Blood pressure, refers to the pressure of blood against our artery walls. Over time, high blood pressure, or hypertension, may cause blood vessel damage that leads to heart disease, kidney disease, stroke, and other serious health conditions. High blood pressure is prevalent in Hong Kong; The Population Health Survey 2014 -15 from the Hong Kong Department of Health revealed that around 27% of the population aged 15 or above has elevated blood pressure. The prevalence also increased as we age, with 4.5% among those aged 15 to 24 and up to 64.8% for those aged 65 to 84!
There are various factors that determine high blood pressure: age, gender, family history, race, activity levels, and the quality of the diet. As adopting a healthy lifestyle has been shown to lower blood pressure, most of us can make an effort to change our diet once we have been diagnosed. Aside from cutting salt intake and eating fewer high-sodium packaged foods, you can also include more of the following foods to help manage your blood pressure
1. Green-Coloured Vegetables
We all know that eating more vegetable is good for us. It turns out, they are not just simply “good”, but they may be able to help us lower blood pressure as well. As we often focus on lowering sodium intake when it comes to managing blood pressure, we shouldn’t neglect the other side of the equation: potassium. Potassium is the mineral that can counteract the damaging effects of sodium, hence it is important to incorporate more potassium-rich foods into our diet. The recommended daily intake of potassium from most health organizations is between 2,000 to 4,600 mg, and fruits and vegetables are the key sources for potassium. In particular, among the 5 color groups of fruits and vegetables, the green-coloured family collectively provides an excellent source.
● Beet Greens (½ cup, cooked) 655 mg
● Edamame (½ cup, cooked) 485 mg
● Avocado (½ piece) 419 mg
● Spinach (½ cup, cooked) 419 mg
● Bok Choy (½ cup, cooked) 315 mg
● Brussels sprouts (½ cup, cooked) 247 mg
● Broccoli (½ cup, cooked) 229 mg
● Kiwi (1 piece) 215 mg
Other high-potassium foods include bananas, potatoes, sweet potatoes, tomatoes and more.
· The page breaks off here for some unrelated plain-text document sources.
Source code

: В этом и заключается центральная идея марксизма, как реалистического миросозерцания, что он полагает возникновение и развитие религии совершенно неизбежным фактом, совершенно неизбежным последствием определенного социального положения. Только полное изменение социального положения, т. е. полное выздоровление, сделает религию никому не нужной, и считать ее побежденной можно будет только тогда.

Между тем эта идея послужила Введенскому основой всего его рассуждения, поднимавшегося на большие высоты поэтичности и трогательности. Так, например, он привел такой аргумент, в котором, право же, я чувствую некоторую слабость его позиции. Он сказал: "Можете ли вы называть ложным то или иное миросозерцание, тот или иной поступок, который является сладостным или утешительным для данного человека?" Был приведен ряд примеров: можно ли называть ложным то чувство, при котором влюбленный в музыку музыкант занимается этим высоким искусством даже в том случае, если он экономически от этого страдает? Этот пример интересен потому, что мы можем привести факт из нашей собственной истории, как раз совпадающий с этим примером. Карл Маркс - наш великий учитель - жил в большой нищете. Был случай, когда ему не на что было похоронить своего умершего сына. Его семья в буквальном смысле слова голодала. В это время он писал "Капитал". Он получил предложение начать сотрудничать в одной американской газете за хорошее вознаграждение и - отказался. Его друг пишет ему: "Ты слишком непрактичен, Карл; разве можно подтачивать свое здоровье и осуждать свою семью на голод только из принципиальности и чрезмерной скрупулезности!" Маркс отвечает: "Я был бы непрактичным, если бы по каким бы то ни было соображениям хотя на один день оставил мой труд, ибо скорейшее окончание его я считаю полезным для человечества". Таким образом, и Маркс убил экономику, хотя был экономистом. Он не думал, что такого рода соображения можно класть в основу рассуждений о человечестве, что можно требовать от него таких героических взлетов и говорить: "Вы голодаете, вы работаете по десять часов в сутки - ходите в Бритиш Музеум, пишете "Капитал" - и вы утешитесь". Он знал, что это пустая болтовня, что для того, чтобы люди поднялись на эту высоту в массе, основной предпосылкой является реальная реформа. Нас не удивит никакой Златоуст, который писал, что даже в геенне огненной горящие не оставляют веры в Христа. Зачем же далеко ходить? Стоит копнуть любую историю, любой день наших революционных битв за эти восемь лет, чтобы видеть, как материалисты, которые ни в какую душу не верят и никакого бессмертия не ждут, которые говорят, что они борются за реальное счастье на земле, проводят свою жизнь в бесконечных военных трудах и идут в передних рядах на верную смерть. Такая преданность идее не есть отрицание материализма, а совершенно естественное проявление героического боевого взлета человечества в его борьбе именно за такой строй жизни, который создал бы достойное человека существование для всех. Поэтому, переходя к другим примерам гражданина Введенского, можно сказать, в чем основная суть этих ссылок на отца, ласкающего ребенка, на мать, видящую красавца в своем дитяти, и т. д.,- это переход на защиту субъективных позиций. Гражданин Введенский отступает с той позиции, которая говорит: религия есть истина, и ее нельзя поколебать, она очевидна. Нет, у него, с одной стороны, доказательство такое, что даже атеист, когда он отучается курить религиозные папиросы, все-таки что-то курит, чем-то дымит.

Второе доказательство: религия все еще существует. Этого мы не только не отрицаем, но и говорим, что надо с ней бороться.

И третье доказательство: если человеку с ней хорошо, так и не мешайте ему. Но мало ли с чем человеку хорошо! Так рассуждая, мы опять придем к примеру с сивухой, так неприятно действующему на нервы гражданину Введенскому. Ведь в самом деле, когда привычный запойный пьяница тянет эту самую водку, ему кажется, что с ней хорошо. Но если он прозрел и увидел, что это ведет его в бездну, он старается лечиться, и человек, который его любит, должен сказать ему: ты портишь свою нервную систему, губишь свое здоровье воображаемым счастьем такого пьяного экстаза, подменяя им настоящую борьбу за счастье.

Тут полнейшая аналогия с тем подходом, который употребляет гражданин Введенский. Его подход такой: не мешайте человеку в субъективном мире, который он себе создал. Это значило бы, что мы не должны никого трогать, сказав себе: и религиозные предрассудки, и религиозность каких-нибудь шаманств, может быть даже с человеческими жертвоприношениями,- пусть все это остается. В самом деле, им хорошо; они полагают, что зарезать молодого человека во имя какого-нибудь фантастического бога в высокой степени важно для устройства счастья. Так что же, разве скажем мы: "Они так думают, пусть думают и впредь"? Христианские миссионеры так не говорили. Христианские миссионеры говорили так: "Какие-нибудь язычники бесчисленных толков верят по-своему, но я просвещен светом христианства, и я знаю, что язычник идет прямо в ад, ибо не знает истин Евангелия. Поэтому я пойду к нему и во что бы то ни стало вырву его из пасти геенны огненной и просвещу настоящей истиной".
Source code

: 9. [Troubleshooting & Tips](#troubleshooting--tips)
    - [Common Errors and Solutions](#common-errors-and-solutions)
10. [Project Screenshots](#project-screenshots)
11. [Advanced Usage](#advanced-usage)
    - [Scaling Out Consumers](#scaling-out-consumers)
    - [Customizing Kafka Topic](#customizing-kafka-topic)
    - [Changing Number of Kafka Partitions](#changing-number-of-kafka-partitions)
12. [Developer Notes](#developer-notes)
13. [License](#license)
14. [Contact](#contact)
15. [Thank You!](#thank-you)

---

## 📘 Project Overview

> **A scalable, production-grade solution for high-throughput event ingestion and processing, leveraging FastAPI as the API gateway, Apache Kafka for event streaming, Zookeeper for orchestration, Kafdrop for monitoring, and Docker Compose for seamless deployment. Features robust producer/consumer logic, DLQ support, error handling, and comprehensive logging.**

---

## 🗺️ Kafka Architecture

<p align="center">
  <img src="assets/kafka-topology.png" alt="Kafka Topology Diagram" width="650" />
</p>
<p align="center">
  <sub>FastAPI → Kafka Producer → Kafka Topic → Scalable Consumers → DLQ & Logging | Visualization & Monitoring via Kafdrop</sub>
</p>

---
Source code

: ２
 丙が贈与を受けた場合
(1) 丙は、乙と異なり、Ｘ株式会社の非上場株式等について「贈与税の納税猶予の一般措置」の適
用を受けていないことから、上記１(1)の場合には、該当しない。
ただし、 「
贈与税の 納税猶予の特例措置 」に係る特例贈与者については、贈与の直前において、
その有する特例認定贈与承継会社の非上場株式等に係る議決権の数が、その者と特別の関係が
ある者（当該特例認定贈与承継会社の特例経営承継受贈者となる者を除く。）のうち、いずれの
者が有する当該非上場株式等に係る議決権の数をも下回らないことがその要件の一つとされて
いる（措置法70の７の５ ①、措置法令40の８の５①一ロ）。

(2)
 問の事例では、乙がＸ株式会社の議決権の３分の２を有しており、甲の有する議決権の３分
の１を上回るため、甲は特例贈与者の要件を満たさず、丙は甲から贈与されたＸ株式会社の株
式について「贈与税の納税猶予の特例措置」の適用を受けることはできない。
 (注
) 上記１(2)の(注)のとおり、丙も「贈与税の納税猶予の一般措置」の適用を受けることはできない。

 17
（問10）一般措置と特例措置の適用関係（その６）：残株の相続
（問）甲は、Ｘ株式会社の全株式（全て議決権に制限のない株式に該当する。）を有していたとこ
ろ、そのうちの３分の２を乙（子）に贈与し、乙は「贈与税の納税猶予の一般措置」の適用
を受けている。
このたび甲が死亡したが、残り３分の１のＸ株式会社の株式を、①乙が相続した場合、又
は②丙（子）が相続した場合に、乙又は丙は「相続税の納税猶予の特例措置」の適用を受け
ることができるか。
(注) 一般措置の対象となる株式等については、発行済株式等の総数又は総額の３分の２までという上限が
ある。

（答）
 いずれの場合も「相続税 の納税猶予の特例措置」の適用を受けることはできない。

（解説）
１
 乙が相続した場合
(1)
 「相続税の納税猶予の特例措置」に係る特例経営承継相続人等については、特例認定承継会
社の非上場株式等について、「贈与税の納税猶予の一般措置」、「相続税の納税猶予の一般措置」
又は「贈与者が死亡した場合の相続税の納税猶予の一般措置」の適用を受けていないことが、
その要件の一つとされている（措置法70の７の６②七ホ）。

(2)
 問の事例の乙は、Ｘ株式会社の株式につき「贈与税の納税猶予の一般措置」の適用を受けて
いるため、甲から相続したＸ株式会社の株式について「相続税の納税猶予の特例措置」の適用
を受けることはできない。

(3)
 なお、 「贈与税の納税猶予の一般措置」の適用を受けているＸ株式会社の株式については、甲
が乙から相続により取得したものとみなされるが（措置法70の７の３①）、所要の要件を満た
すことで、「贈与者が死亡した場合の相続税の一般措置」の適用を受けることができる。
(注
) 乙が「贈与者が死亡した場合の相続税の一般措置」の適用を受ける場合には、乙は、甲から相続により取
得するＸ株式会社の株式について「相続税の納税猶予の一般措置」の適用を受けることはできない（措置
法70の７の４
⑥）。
Caution: People with kidney disease may have a different requirement for potassium intake. Speak to your doctor if you’re concerned.
In addition to potassium, many green leafy vegetables are also rich in nitrates, which may help to lower blood pressure as well. A UK study published in 2015 found that healthy woman eating just a week of high-nitrate vegetables saw a drop of 4 mm Hg in systolic blood pressure. That’s remarkable in just one week
Colourful berries contain antioxidant compounds called anthocyanins. You may have heard about this antioxidant being helpful for eye health, indeed there is more to it. A long-term study of 14 years in the United States involving 34,000 people with hypertension found that those with a high intake of anthocyanins saw an 8% reduction in risk of developing hypertension. Fresh berries are in season now, so enjoy them more often
Oats are often associated with blood cholesterol and blood sugar. You may be surprised to hear that they are also a great food to help manage blood pressure. A type of fiber called beta-glucan in oats has been shown to lower blood pressure. A 2007 study reported that eating oats daily for 12 weeks resulted in a drop of systolic pressure by 8.3 mm Hg, as well as a drop in diastolic pressure by 3.9 mmHg in people who are obese. More recent evidence from a review of 28 clinical trials also concluded that regular intake of beta-glucan fibre may also lower both systolic and diastolic blood pressure
4. Dark Chocolate
Over the years, many reports revealed that dark chocolate may help to lower blood pressure. However some of these studies were small and not well designed to draw any concrete conclusions. So in 2010, a group of Australian scientists reviewed 15 properly designed trials where people ate chocolate everyday for at least 2 weeks. One of these studies actually lasted for 18 weeks. Regardless of duration, researchers concluded that cocoa-rich dark chocolate could help lower blood pressure in people with hypertension. Generally in chocolate, the higher the cocoa content usually means the lower its sugar content. So choose dark chocolate with at least 70% cocoa content more often. High quality chocolate products are usually made with natural cocoa ingredients without food additives. Try keeping your daily chocolate intake at no more than 30g (about 1 ounce)
5. Flax Seed
Nuts and seeds are a good option to add to the diet as a measure to manage blood pressure. Among these crunchy seeds, flax seeds seem to have demonstrated an amazing result so far. In a 2013 Canadian study, participants ate 30 grams of ground flax seeds every day for 6 months. After 6 months, the flax group was able to lower their systolic pressure by 10 mm Hg and their diastolic pressure by 7mm Hg.
As flax seeds are better absorbed grounded, purchase ground flax seeds. Alternately, you may also grind whole seeds yourself with a food processor or coffee bean grinder.